[Task to complete] Edit the records below by replacing "series" with "data series" wherever it appears, leaving everything else unchanged. Omit the pictures from your answer.

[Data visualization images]
-=-=-=-=-

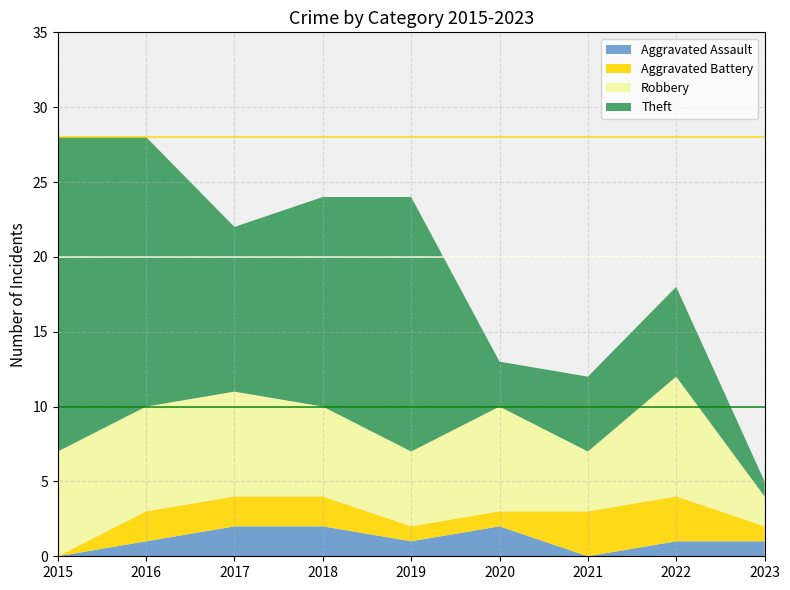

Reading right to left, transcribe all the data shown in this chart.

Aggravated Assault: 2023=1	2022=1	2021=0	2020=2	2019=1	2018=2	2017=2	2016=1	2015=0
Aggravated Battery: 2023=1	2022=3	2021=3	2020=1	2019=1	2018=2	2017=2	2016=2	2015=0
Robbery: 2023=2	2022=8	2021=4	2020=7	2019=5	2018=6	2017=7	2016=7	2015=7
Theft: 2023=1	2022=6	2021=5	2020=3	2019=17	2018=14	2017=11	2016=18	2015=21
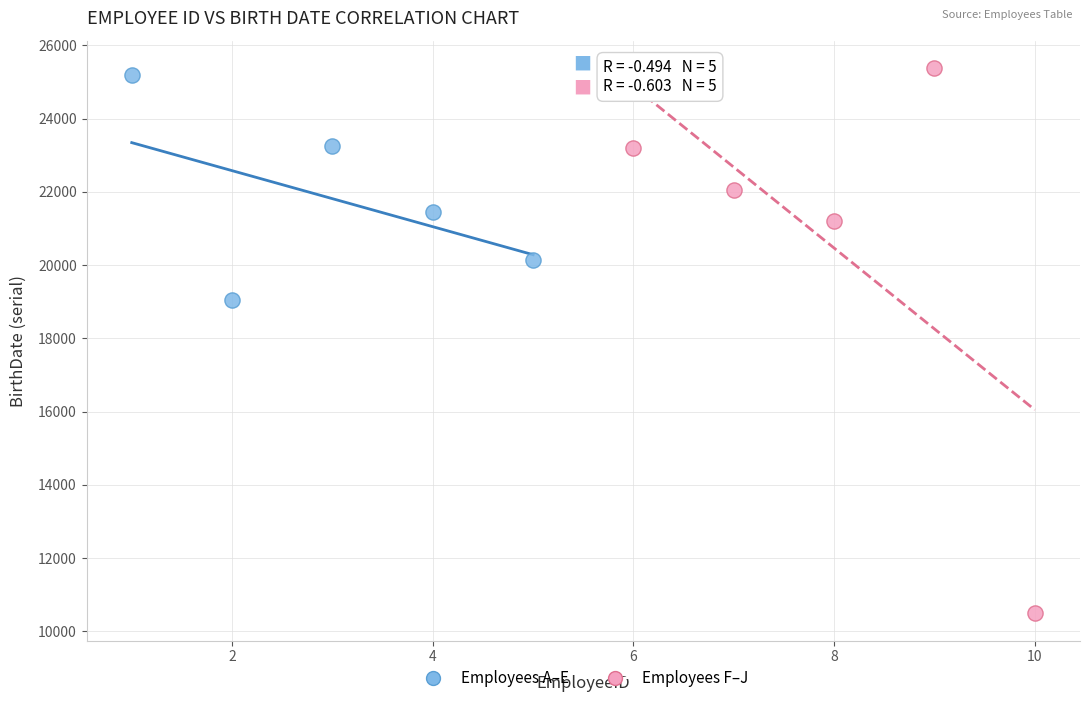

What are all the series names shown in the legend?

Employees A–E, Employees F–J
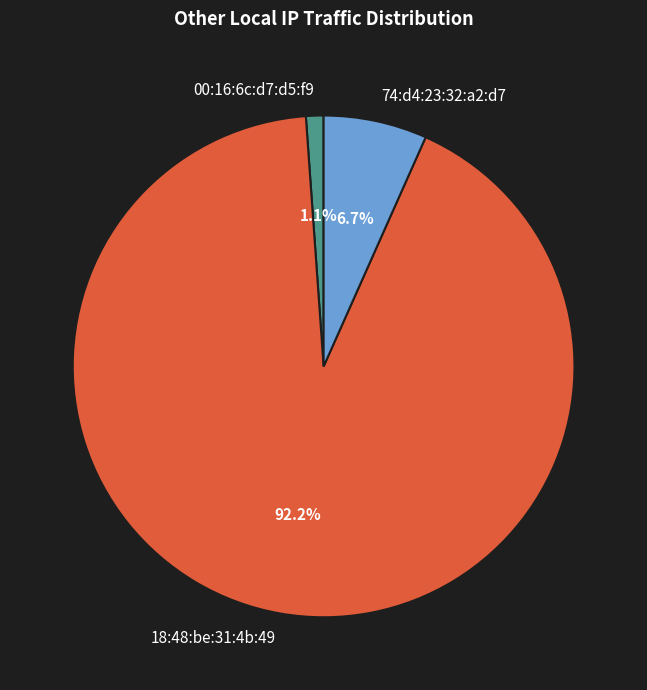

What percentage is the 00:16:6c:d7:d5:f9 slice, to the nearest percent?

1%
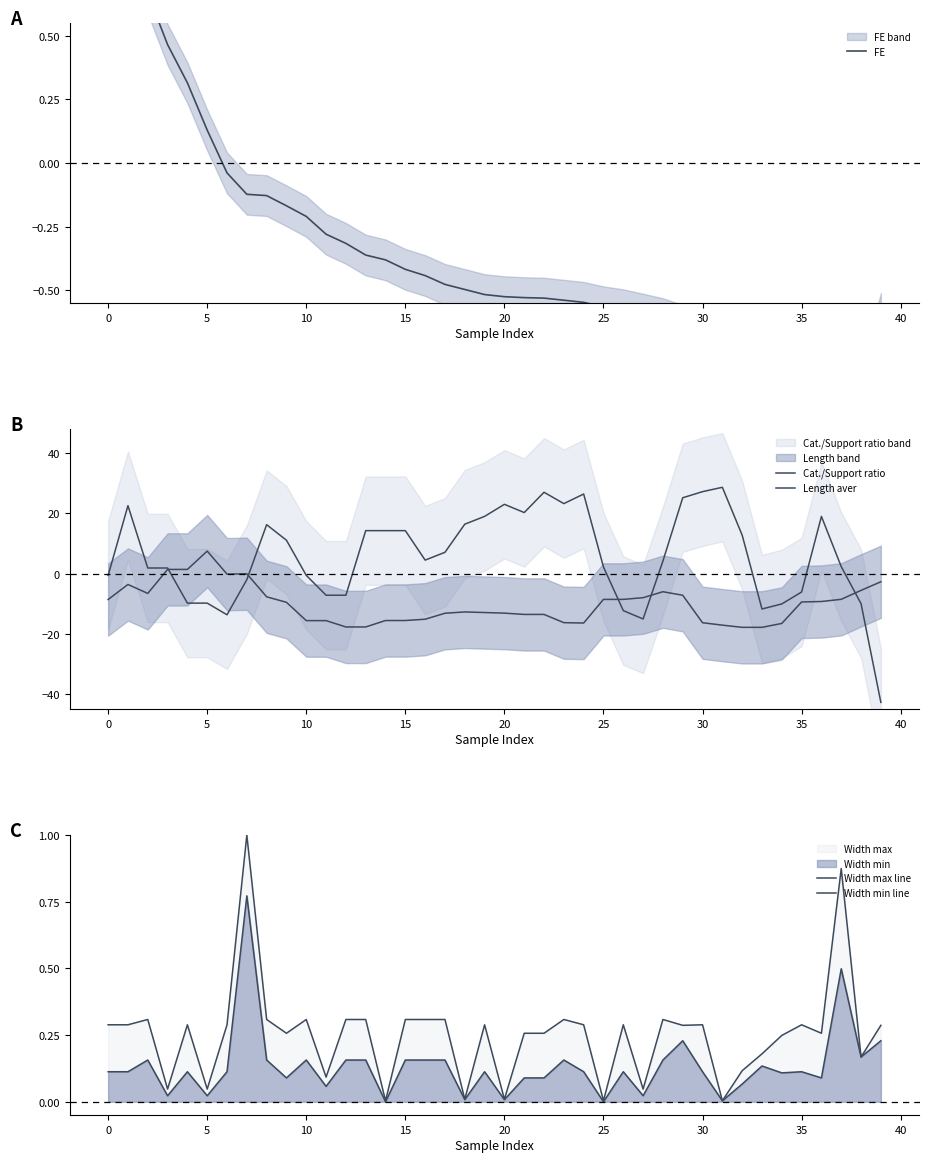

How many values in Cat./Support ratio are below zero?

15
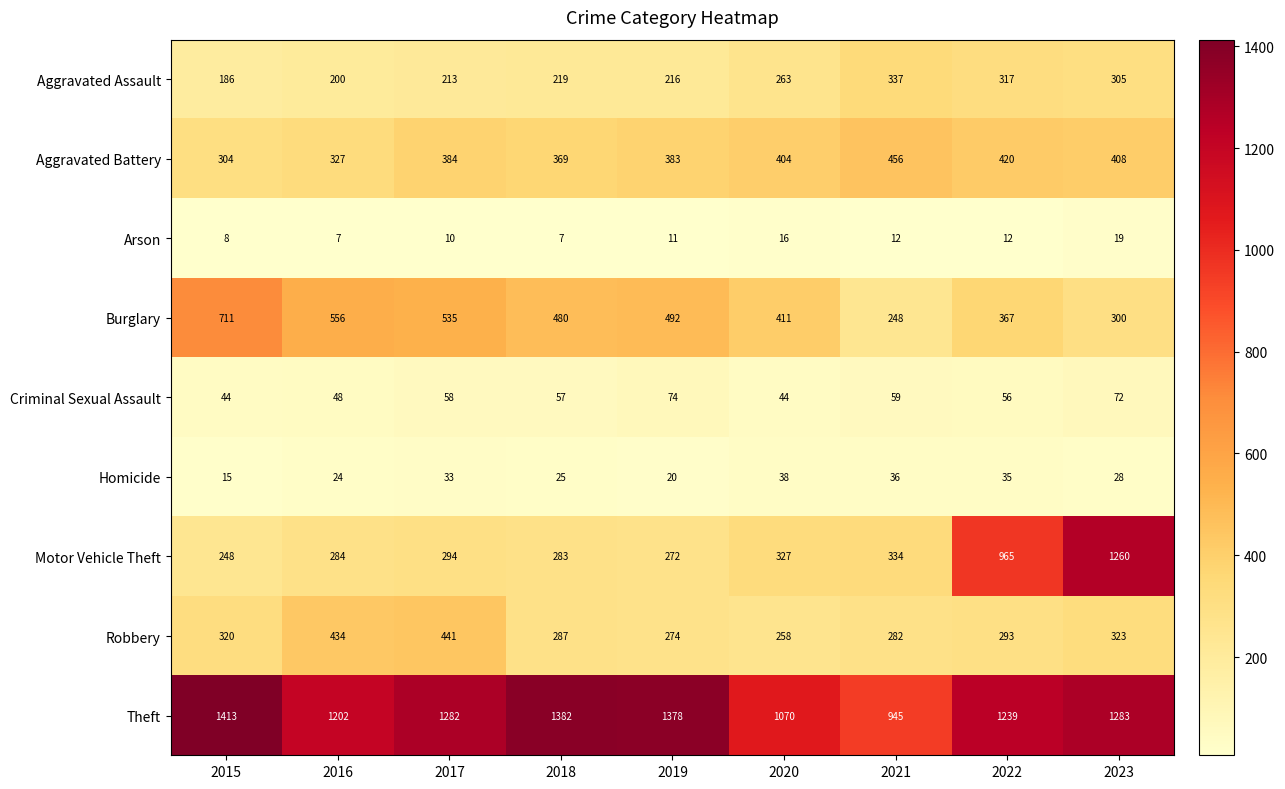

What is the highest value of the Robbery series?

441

-=-=-=-=-

[Response area]
Reading right to left, transcribe all the data shown in this chart.

Aggravated Assault: 2023=1	2022=1	2021=0	2020=2	2019=1	2018=2	2017=2	2016=1	2015=0
Aggravated Battery: 2023=1	2022=3	2021=3	2020=1	2019=1	2018=2	2017=2	2016=2	2015=0
Robbery: 2023=2	2022=8	2021=4	2020=7	2019=5	2018=6	2017=7	2016=7	2015=7
Theft: 2023=1	2022=6	2021=5	2020=3	2019=17	2018=14	2017=11	2016=18	2015=21

What are all the data series names shown in the legend?

Employees A–E, Employees F–J

What percentage is the 00:16:6c:d7:d5:f9 slice, to the nearest percent?

1%

How many values in Cat./Support ratio are below zero?

15

What is the highest value of the Robbery data series?

441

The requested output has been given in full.